Creating Work-Life Balance For Your Team Is Difficult But Vital

Creating Work-Life Balance For Your Team Is Difficult But Vital

“By working faithfully eight hours a day, you may eventually get to be boss and work twelve hours a day.”
— Robert Frost

Unfortunately, even the situation that Robert Frost was criticizing in the above quote does not apply anymore. Today, both managers and employees are often expected to work twelve (or more) hours per day. However, in response to the widely-read New York Times article last week about Amazon’s demanding work environment, there has been a lot of discussion around the benefits (or drawbacks) of pushing a workforce to the breaking point. Personally, I perform significantly better when I get adequate sleep and a break from work, and my teams do too.

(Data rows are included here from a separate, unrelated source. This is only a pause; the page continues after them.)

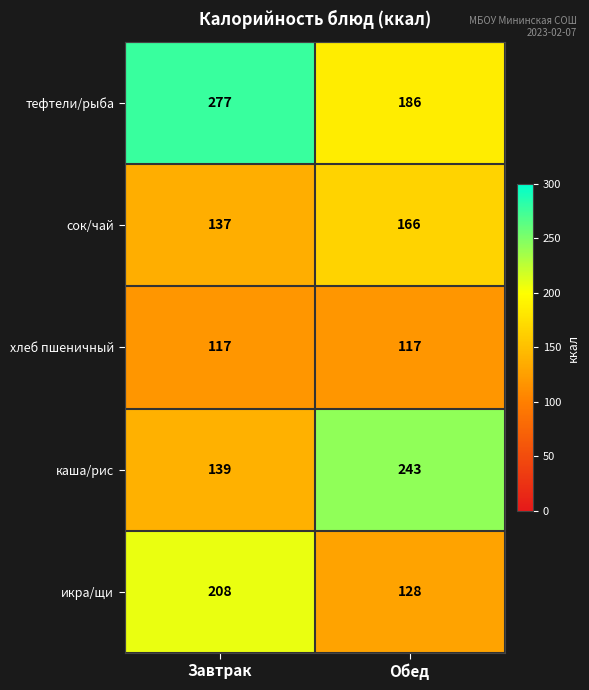

Which label corresponds to the largest value in the chart?

Завтрак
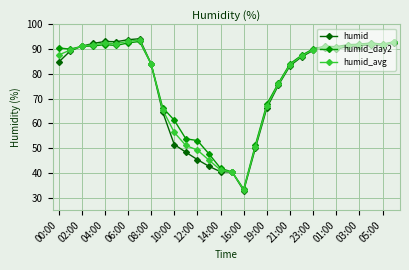

Which series has the largest range (max minus min)?

humid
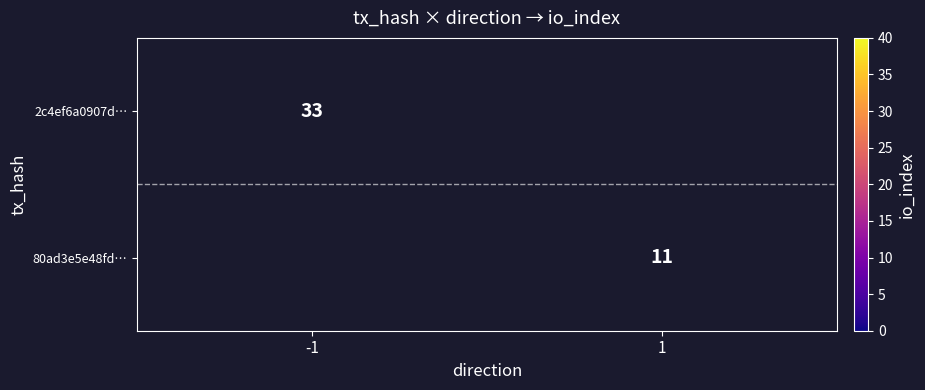

Is the value of 2c4ef6a0907d… at -1 greater than the value of 80ad3e5e48fd… at 1?

Yes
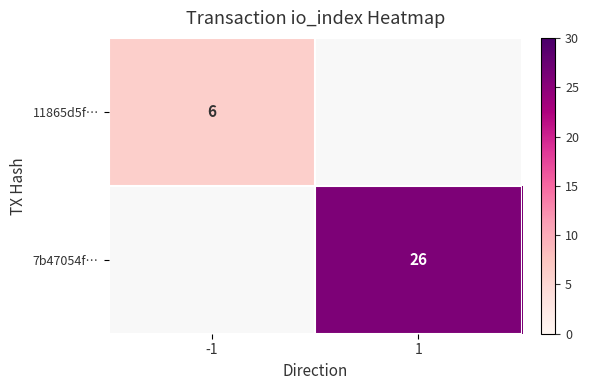

Is it true that 11865d5f… equals 2 at -1?

False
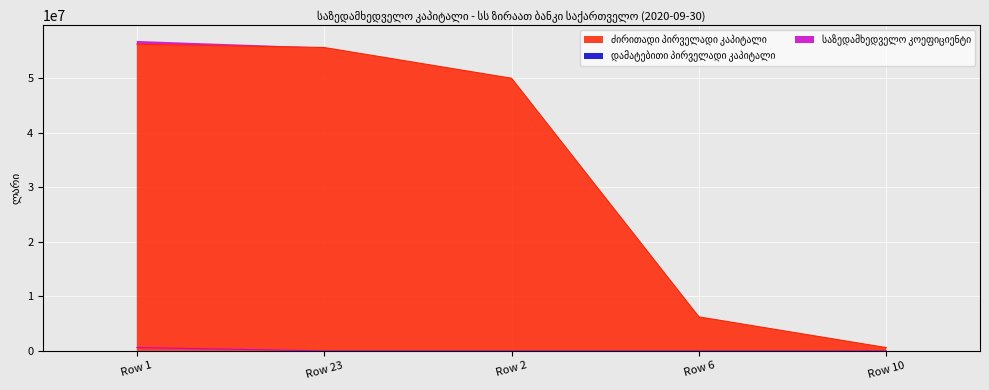

What is the lowest value of the ძირითადი პირველადი კაპიტალი series?

603325.3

Similarly, Facebook co-founder Dustin Moskovitz recently wrote a wonderfully candid post detailing his regret at spending too many hours at the social network’s offices and offering compelling proof that “beyond ~40–50 hours per week, the marginal returns from additional work decrease rapidly and quickly become negative.”

Coincidentally, a similar article appeared in the Harvard Business Review the same day called “The Research Is Clear: Long Hours Backfire for People and for Companies,” explaining how working more hours doesn’t actually result in more output but does result in more health problems (which adds to a company’s insurance costs) and leads to more mistakes. Counter-intuitively, limiting working hours actually leads to greater and higher quality productivity.

I’ve heard many successful people counsel young workers to be the first person in and last person out of the office every day, and I used to try to follow that dictum myself. We know now that this is simply wrong. Managers should not only set policies that encourage their employees to work reasonable hours, they also need to model that behavior by working reasonable hours themselves. For example:

  • Explicitly tell people that, except for special situations, you expect them only to work 40-50 hours per week.
  • Don’t send emails to or expect emails from employees after a certain (reasonable) time at night during the week.
  • Keep weekends as communication-free as possible. Ask yourself if what you’re about to send can wait until the work week begins or if it is truly time-sensitive. If it isn’t, don’t send it until work starts up again.
  • Insist that people take time off regularly (we allow unlimited vacation at Nylon, but managers must ensure people take advantage of it and don’t feel pressured to actually take less vacation).
  • Try to implement a partnership with a gym, yoga studio, etc. to offer employees less expensive ways to stay in shape, and encourage them to work out regularly.
  • Offer flex hours where appropriate (this can depend on different employees’ responsibilities).
  • Remain vigilant that you are not unconsciously rewarding people who work excessively long hours. Effort and long hours are not necessarily commensurate.
  • Most importantly, you should work hard and stay focused for 8-10 hours per day yourself, and then stop without feeling guilty.

Former Labor Secretary Robert Reich wrote a brilliant column almost twenty years ago called “My Family Leave Act,” detailing how overwork drove him almost to the point of burn-out:

You love your job and you love your family, and you desperately want more of both. You’re doubly blessed, in a way. Whatever you get of either should be a delight. How dare complain? But here’s the rub: There’s no way of getting work and family into better balance. You’re inevitably shortchanging one or the other, or both. You’re never able to do enough of what you truly value.

Don’t tell me to improve my time-management skills. I’ve done that, and I’m scheduled to the teeth. Teen-age boys don’t need you on schedule. A spouse doesn’t share intimacies on command. Work doesn’t always present new opportunities or crises just when you block out time for them. Throw in a boss who has a good idea every two minutes and you can forget the schedule for good.

In the end, you simply can’t do more of both. There’s no room for better ”balance.” The metaphor is all wrong. You have to make a painful choice.

Indeed, negotiating your own work and personal life, and those of your employees, will always require making painful choices. You will need to prioritize and compromise. Just as your employees are making difficult tradeoffs between work and life, you have to manage your own expectations of how much you can expect from them without pushing them to the point of diminishing returns. Resist the temptation to believe in the simple but simply wrong linear equation that more work equals more results.